The companies are still awaiting FDA approval: The new vaccines are estimated to be ready by late September but probably won’t be widely available until October, CBS News reports.


XBB.1.5 (also known as “Kraken”) is a descendent of the omicron variant and was the most dominant strain in the U.S. earlier this year, but is now the eighth dominant strain.

The reason the FDA recommended monovalent boosters that protect against one strain is because most of the circulating variants are XBB descendants—as of June, over 95% of the Covid variants in the U.S. were XBB sublineages, the agency said in its report.

EG.5 or “Eris” is an XBB subvariant and the dominant strain in the U.S., accounting for 20.6% of all cases in the U.S. between August 6 and 10, according to the Centers for Disease Control and Prevention.

The second most common variant, FL.1.5.1, made up 13.3% of cases in the country within that same time period and is also an XBB subvariant.


On Thursday, Moderna said its new Covid vaccine generated a “robust immune response” against Eris and other XBB variants.

report published in Nature Medicine found that although any available booster offers good protection against Covid, variant-specific shots—like the new monovalent XBB ones awaiting approval—offer about 1.6 times more immunity.


676,728,782. That’s how many vaccines have been administered in the U.S. according to CDC data. However, only 17% of the population has received an updated bivalent booster.


Some experts believe that since the new vaccines expected to release this fall are specifically aimed at targeting XBB variants, Americans should hold off on getting updated boosters until then. Paul Sax, the clinical director of the division of infectious diseases at Brigham and Women’s Hospital, told the New York Times that “waiting makes more sense” for most people looking to get a new vaccine. The current booster is a bivalent shot designed to protect against omicron subvariants BA.4 and BA.5, which were once the dominant strains in the U.S. but now make up less than 1% of cases combined. A January study conducted by the CDC found the bivalent vaccines were about 50% effective at protecting against XBB and XBB.1.5 in most adults and about a third effective in those 65 years and older. Raina MacIntyre, head of the biosecurity program at the medical research organization the Kirby Institute, told the Sydney Morning Herald the available bivalent boosters “do not provide enough protection against EG.5.1, but the XBB subvariant boosters that are being made by most companies will protect against EG.5.1.” Similarly, University of Michigan infectious disease expert Preeti Malani told NPR the updated booster shots “will provide a better match to the currently circulating variants,” so most patients are better off waiting for it to be approved.



The CDC still recommends that most people receive at least one bivalent booster shot. The agency first signed off on Pfizer and Moderna’s updated boosters almost a year ago.


A new Covid variant called BA.2.86, or “Pirola,” was labeled as a variant under monitoring by the World Health Organization on Thursday due to the “large number of mutations it carries.” That same day, the CDC said it was monitoring the variant as it’s been reported in the U.S., Israel and Denmark.

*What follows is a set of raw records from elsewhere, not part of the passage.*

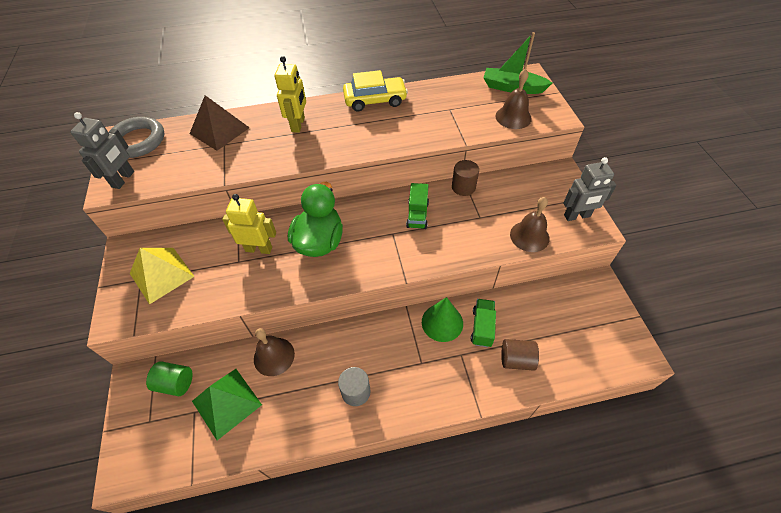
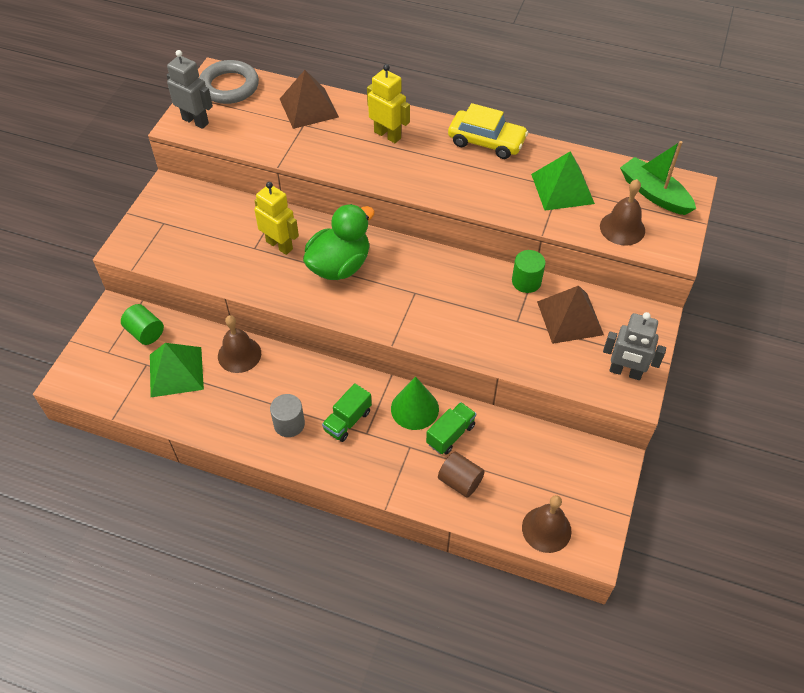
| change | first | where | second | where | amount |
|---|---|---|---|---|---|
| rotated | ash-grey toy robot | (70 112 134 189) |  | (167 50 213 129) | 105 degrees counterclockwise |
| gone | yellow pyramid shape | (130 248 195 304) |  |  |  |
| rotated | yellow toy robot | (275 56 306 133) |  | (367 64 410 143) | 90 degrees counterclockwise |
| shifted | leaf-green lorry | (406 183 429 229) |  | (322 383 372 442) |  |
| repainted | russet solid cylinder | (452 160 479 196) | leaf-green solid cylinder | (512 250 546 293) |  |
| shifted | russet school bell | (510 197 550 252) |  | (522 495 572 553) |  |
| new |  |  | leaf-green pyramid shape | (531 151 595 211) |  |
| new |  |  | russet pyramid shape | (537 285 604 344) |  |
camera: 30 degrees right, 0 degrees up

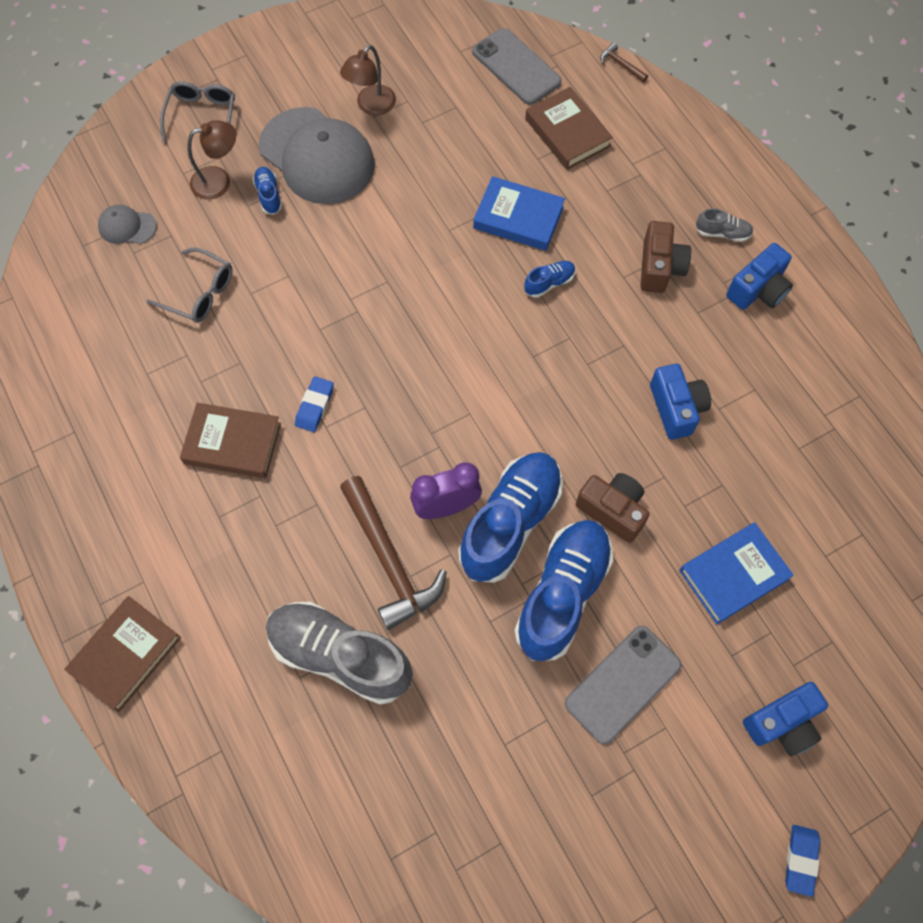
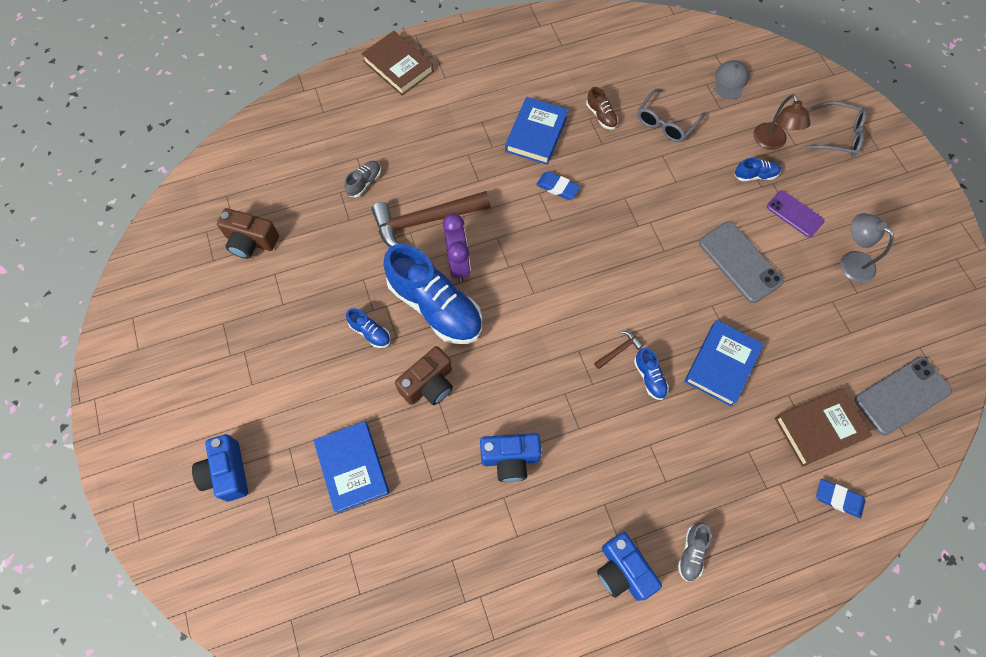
| change | first | where | second | where | amount |
|---|---|---|---|---|---|
| repainted | russet book | (180 403 281 478) | cobalt book | (505 97 568 165) |  |
| swapped | ash-grey cap | (259 107 375 204) | royal purple mobile phone | (767 190 824 237) |  |
| scaled | ash-grey lace-up shoe | (266 602 413 705) |  | (344 161 381 197) | x0.43 |
| repainted | russet lamp | (340 45 396 116) | ash-grey lamp | (840 213 894 283) |  |
| scaled | cobalt lace-up shoe | (514 520 613 661) |  | (346 308 390 348) | x0.43 |
| shifted | ash-grey mobile phone | (565 626 682 744) |  | (699 222 784 303) |  |
| shifted | russet carpenter's hammer | (600 42 648 82) |  | (594 331 643 369) |  |
| shifted | russet compact camera | (640 221 691 293) |  | (217 208 279 259) |  |
| shifted | cobalt gum eraser | (785 825 820 897) |  | (816 479 865 518) |  |
| new |  |  | russet lace-up shoe | (586 87 618 130) |  |
camera: 100 degrees right, 0 degrees up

It is the descendant of omicron subvariant BA.2, which was the dominant strain in the U.S. earlier this year, at one point making up 85% of cases in the country. An analysis by Jesse Bloom, an evolutionary biologist at Fred Hutch Cancer Center, found the variant had 36 additional spike protein mutations than XBB.1.5 and 34 more mutations than BA.2. The number of mutations BA.2.86 has in comparison to other variants makes it “comparable to [the] number of mutations in [the] first Omicron strains relative to” the original Covid strain, according to Bloom. Although its prevalence in the U.S. isn’t large enough to appear on the CDC’s variant tracker—it’s being lumped in with BA.2 cases—there might be concern that the new monovalent vaccines won’t protect against it because it’s not an XBB variant. However, in a report shared with Forbes, Pfizer-BioNTech said evidence shows their new monovalent boosters should offer some protection against BA.2.86.